▶ [Data records]
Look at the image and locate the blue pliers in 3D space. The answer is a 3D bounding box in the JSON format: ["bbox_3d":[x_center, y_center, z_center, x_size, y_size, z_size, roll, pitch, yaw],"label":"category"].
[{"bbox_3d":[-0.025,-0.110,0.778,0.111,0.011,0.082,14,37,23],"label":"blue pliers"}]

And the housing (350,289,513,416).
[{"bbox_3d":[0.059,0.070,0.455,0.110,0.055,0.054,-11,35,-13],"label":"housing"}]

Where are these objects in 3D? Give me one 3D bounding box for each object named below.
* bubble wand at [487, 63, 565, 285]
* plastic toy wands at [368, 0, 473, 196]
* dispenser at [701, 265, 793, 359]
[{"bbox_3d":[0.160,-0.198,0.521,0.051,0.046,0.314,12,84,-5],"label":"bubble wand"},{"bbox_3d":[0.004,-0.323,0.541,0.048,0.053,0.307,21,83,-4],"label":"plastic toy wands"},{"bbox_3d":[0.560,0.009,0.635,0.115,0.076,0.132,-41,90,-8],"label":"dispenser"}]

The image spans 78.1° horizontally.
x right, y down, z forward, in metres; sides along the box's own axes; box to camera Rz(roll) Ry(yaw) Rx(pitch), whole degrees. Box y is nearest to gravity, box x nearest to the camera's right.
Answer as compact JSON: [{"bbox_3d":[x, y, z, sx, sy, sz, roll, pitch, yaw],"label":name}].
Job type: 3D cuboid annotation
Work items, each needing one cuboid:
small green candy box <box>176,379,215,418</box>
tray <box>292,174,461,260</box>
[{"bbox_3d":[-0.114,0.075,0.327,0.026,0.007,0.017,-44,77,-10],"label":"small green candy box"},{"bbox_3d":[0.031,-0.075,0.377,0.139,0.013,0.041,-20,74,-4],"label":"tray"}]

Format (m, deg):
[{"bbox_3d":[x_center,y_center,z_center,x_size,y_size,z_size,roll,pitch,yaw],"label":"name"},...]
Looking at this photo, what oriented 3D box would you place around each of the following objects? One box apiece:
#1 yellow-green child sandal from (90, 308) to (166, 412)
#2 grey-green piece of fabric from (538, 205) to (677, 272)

▶ [Exercise prompt] The answer should contain only the lines from the first line of the entries through the line holding "x right, y down, z", each exactly as written.

▶ [Result of this exercise]
Look at the image and locate the blue pliers in 3D space. The answer is a 3D bounding box in the JSON format: ["bbox_3d":[x_center, y_center, z_center, x_size, y_size, z_size, roll, pitch, yaw],"label":"category"].
[{"bbox_3d":[-0.025,-0.110,0.778,0.111,0.011,0.082,14,37,23],"label":"blue pliers"}]

And the housing (350,289,513,416).
[{"bbox_3d":[0.059,0.070,0.455,0.110,0.055,0.054,-11,35,-13],"label":"housing"}]

Where are these objects in 3D? Give me one 3D bounding box for each object named below.
* bubble wand at [487, 63, 565, 285]
* plastic toy wands at [368, 0, 473, 196]
* dispenser at [701, 265, 793, 359]
[{"bbox_3d":[0.160,-0.198,0.521,0.051,0.046,0.314,12,84,-5],"label":"bubble wand"},{"bbox_3d":[0.004,-0.323,0.541,0.048,0.053,0.307,21,83,-4],"label":"plastic toy wands"},{"bbox_3d":[0.560,0.009,0.635,0.115,0.076,0.132,-41,90,-8],"label":"dispenser"}]

The image spans 78.1° horizontally.
x right, y down, z forward, in metres; sides along the box's own axes; box to camera Rz(roll) Ry(yaw) Rx(pitch), whole degrees. Box y is nearest to gravity, box x nearest to the camera's right.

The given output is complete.